I'm looking forward to the Minnesota state music teacher's convention next week. Check in here for highlights and lots of photos!
Thursday, June 2, 2011
I am between sessions at the moment. We ended the year with a spring recital and awards ceremony. The May month ended with two weeks of lessons to go over the guild report cards and get fun summer music, and then, poof, they were out the door to soccer, baseball, band concerts and final exams.
I did four great days of judging at MacPhail Center for the Arts. The students were well prepared and musical. The building is new, and state of the art! It has a main lobby with big screens announcing upcoming events. The office I was allowed to use had two grand pianos in good tune, and there are several group classrooms and concert areas, on 6 floors. It is near the stone arch bridge, the Guthrie, and some fine dining.
I ended my 3 1/2 year position with my beloved church on May 15. They ran out of money to pay me. I understand this, and their desire to not ask me to do the job for free. They are hoping to find volunteers to step forward. I am struggling most with the request of the pastor and the council to step away from the church for a period of time, called the whole summer. I agreed to this request, I was technically part of the decision making process, but it is so difficult to know that all my friends are making music and I'm not with them. Twice per week, the group is hanging out, having music therapy, and making a new way. I'm proud of the work I did to get them up and running, but I'm still grieving.

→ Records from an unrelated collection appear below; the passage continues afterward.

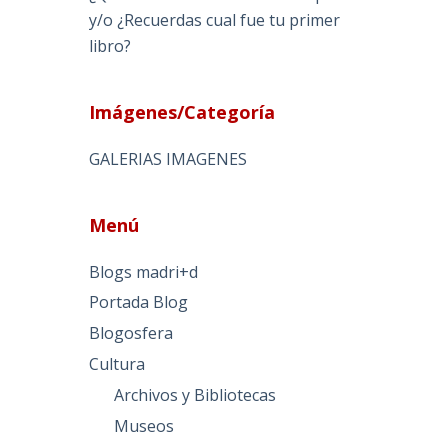
y/o ¿Recuerdas cual fue tu primer
libro?
Imágenes/Categoría
GALERIAS IMAGENES
Menú
Blogs madri+d
Portada Blog
Blogosfera
Cultura
Archivos y Bibliotecas
Museos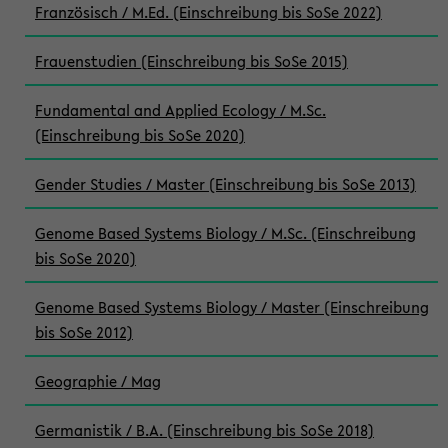
Französisch / M.Ed. (Einschreibung bis SoSe 2022)
Frauenstudien (Einschreibung bis SoSe 2015)
Fundamental and Applied Ecology / M.Sc.
(Einschreibung bis SoSe 2020)
Gender Studies / Master (Einschreibung bis SoSe 2013)
Genome Based Systems Biology / M.Sc. (Einschreibung
bis SoSe 2020)
Genome Based Systems Biology / Master (Einschreibung
bis SoSe 2012)
Geographie / Mag
Germanistik / B.A. (Einschreibung bis SoSe 2018)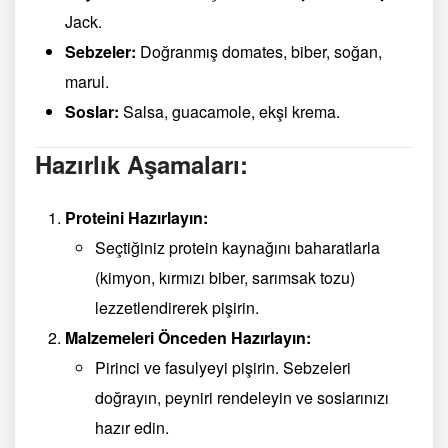
Jack.
Sebzeler:
Doğranmış domates, biber, soğan,
marul.
Soslar:
Salsa, guacamole, ekşi krema.
Hazırlık Aşamaları:
Proteini Hazırlayın:
Seçtiğiniz protein kaynağını baharatlarla
(kimyon, kırmızı biber, sarımsak tozu)
lezzetlendirerek pişirin.
Malzemeleri Önceden Hazırlayın:
Pirinci ve fasulyeyi pişirin. Sebzeleri
doğrayın, peyniri rendeleyin ve soslarınızı
hazır edin.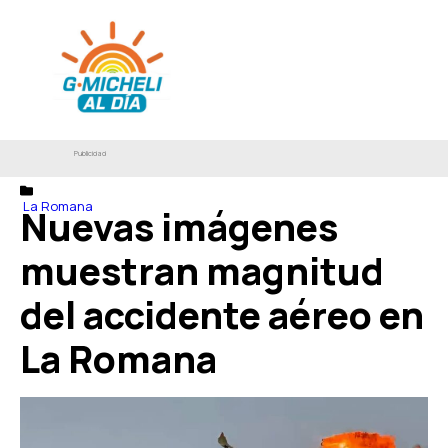
Publicidad
La Romana
Nuevas imágenes
muestran magnitud
del accidente aéreo en
La Romana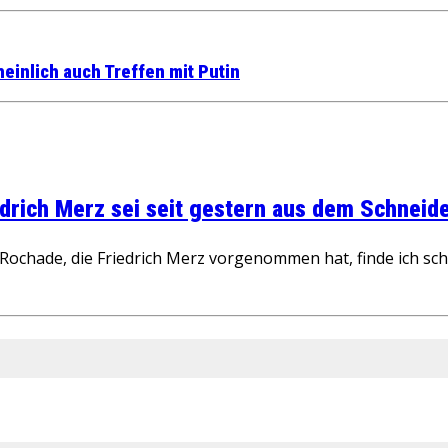
einlich auch Treffen mit Putin
rich Merz sei seit gestern aus dem Schneider
ochade, die Friedrich Merz vorgenommen hat, finde ich schw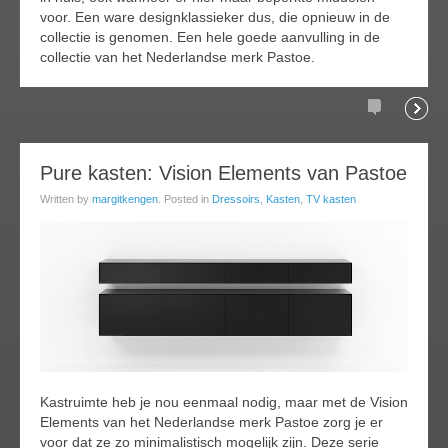
voor. Een ware designklassieker dus, die opnieuw in de
collectie is genomen. Een hele goede aanvulling in de
collectie van het Nederlandse merk Pastoe.
Comments
Readi
26
Pure kasten: Vision Elements van Pastoe
ov
Written by
margitkengen
. Posted in
Dressoirs
,
Kasten
,
TV kasten
014
Kastruimte heb je nou eenmaal nodig, maar met de Vision
Elements van het Nederlandse merk Pastoe zorg je er
voor dat ze zo minimalistisch mogelijk zijn. Deze serie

My father has become a permanent resident of the nursing home. He has declined significantly over the past two months, and the final diagnosis is residual radiation. Most people are fine with the dose he was given, but Dad was not, and it's still sitting in his head, gradually cooking other connections. He can no longer use his legs and they are using a machine to put him on the commode, in his wheelchair or in bed. His speech is impaired when he speaks at all, and he says his head is "foggy". He calls it chemo-head. Mom feeds him his food-she is there 12-14 hours/day, even though the nursing staff would be happy to give her a break. On Monday, the Mayo Clinic physician staff gently told Mom that their overseeing of his case was completed. She and I both realize that's their way of saying there's nothing more they can do.
Dad seems comfortable, he listens and is present for our conversations. He still likes his meals, however he has lost about 15 pounds. I have learned more about wheelchairs, coumadin, Medicare and Nursing Care. I am walking along side of incredible compassion, love, loss, and grief. We are striving to celebrate the better days.
And in the meantime, music is sustaining me. I'm writing, I'm listening. I've been asked to work with a staff member at the Minneapolis Institute of Art to design a tour combining art and music. Ideas abound. Your suggestions can be added to the mix on Facebook at Wolf Piano.
More soon, as the summer students begin to arrive with their stories!